Melalui unggahan di akun Instagram resminya, Kemenkes mengajak masyarakat untuk tidak menunda penanganan medis jika mengalami gejala seperti mual, muntah, pusing, atau sesak napas setelah menyantap menu dari MBG.
“Mual, muntah, pusing, atau sesak setelah mengkonsumsi MBG? Jangan tunggu parah, segera hubungi 119 atau datang ke Puskesmas terdekat untuk mendapat penanganan cepat,” tulis Kemenkes pada Senin (6/10), seperti dilaporkan CNN Indonesia.
Dua Nomor Darurat Disediakan untuk Pengaduan
Kemenkes menjelaskan bahwa setiap laporan yang masuk akan langsung ditangani oleh tim Public Safety Center (PSC). Selain layanan darurat 119, masyarakat juga bisa menyampaikan keluhan melalui nomor WhatsApp di 0877777591097.
Dengan adanya dua kanal ini, diharapkan respon terhadap kasus keracunan bisa lebih cepat dan menjangkau masyarakat yang terdampak, terutama di daerah-daerah yang ikut menjalankan program MBG.
Ribuan Kasus Keracunan MBG Sejak Januari
Masalah keracunan makanan dari program MBG menjadi sorotan publik setelah ribuan kasus mulai muncul sejak program ini dijalankan awal tahun.
Kepala Badan Gizi Nasional, Dadan Hindayana, menyampaikan bahwa sejak MBG diluncurkan pada Januari 2025, terdapat 6.517 laporan keracunan makanan yang diduga berasal dari menu yang disediakan dalam program tersebut.
Jumlah tersebut cukup besar dan menjadi perhatian serius pemerintah. Namun, hingga kini belum ada informasi detail mengenai lokasi distribusi atau penyebab pasti dari kasus-kasus tersebut.
Pemerintah Segera Rampungkan Aturan Perpres MBG
Sementara itu, pemerintah juga tengah menyusun Peraturan Presiden (Perpres) tentang Tata Kelola Program MBG, sebagai dasar hukum pelaksanaan program di berbagai wilayah.
Menteri Sekretaris Negara, Prasetyo Hadi, mengatakan bahwa penyusunan Perpres ditargetkan selesai dalam waktu dekat.
“Minggu ini harus selesai. Tapi kan begini, bukan karena Perpres belum ada kemudian tidak jalan, kan tidak,” kata Pras saat ditemui di Monas, Jakarta, Minggu (5/10).

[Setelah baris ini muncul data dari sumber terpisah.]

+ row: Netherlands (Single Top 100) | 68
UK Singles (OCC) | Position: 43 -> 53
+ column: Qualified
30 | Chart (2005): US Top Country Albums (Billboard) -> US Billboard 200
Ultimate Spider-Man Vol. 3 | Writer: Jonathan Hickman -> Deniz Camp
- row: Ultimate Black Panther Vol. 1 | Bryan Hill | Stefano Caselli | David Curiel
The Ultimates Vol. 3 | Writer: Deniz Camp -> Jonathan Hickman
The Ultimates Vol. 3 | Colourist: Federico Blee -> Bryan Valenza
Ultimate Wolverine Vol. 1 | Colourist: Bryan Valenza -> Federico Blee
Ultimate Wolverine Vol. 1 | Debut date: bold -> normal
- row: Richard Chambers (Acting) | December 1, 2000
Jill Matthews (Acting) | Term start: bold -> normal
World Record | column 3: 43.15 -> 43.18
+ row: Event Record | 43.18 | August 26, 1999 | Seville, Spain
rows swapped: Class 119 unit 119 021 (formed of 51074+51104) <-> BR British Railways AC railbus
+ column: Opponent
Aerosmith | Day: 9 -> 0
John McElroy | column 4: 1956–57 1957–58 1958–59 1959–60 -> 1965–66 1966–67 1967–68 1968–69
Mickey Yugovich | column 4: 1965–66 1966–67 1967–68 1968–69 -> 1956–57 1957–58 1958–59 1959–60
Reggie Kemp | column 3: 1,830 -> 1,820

Pras menegaskan bahwa meskipun aturan formalnya masih dalam proses, pelaksanaan program MBG tetap berjalan. Perpres tersebut diharapkan dapat memperkuat tata kelola dan mencegah insiden berulang.
Analisis: Perlunya Pengawasan Ketat di Program MBG
Kasus keracunan yang terjadi dalam skala besar menunjukkan pentingnya pengawasan kualitas makanan dan sistem distribusi yang ketat dalam pelaksanaan program sosial seperti MBG.
Program yang dirancang untuk meningkatkan gizi masyarakat ini bisa kehilangan kredibilitas apabila tidak dikelola secara profesional dan hati-hati.
Pemerintah pusat dan daerah harus memastikan bahwa penyedia makanan, bahan baku, hingga proses distribusi memenuhi standar keamanan pangan. Selain itu, komunikasi darurat dan layanan pengaduan harus terus ditingkatkan, sebagaimana langkah yang sudah dimulai oleh Kemenkes melalui hotline 119.